• [Your instructions]: Replace "dist" with "distance" in the records between the line holding "pose: elev=227.5 azim=139.9" and the line holding "Dot at: (281, 252)", inclusive. Return only those lines, with nothing else changed.

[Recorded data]
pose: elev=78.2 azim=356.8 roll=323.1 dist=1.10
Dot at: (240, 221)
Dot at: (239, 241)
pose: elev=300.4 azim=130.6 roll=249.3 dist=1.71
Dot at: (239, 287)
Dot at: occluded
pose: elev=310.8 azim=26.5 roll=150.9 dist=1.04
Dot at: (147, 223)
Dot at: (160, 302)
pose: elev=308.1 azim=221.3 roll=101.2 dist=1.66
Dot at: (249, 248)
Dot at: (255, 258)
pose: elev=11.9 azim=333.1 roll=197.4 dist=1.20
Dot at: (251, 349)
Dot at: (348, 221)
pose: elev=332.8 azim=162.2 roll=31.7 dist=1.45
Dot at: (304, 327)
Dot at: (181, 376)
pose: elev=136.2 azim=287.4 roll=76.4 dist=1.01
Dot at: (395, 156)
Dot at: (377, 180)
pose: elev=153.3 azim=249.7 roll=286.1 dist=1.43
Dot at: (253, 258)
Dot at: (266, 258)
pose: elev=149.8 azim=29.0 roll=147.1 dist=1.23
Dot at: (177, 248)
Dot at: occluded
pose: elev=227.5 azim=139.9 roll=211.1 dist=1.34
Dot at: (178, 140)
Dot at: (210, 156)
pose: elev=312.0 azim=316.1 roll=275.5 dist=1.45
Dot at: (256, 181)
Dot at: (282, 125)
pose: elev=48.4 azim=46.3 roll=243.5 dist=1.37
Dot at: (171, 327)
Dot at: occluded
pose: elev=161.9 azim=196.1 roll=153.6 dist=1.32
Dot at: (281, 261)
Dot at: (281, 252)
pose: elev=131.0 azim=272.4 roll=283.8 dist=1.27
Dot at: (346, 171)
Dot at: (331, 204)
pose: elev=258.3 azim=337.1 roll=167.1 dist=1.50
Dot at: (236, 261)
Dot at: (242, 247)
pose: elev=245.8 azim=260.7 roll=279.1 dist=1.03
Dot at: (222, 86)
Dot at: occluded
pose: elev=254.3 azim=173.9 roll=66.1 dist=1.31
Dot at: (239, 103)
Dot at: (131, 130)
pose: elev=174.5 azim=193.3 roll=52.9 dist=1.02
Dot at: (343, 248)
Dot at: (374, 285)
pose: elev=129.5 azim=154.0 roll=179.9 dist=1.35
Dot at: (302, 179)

• [The answer]:
pose: elev=227.5 azim=139.9 roll=211.1 distance=1.34
Dot at: (178, 140)
Dot at: (210, 156)
pose: elev=312.0 azim=316.1 roll=275.5 distance=1.45
Dot at: (256, 181)
Dot at: (282, 125)
pose: elev=48.4 azim=46.3 roll=243.5 distance=1.37
Dot at: (171, 327)
Dot at: occluded
pose: elev=161.9 azim=196.1 roll=153.6 distance=1.32
Dot at: (281, 261)
Dot at: (281, 252)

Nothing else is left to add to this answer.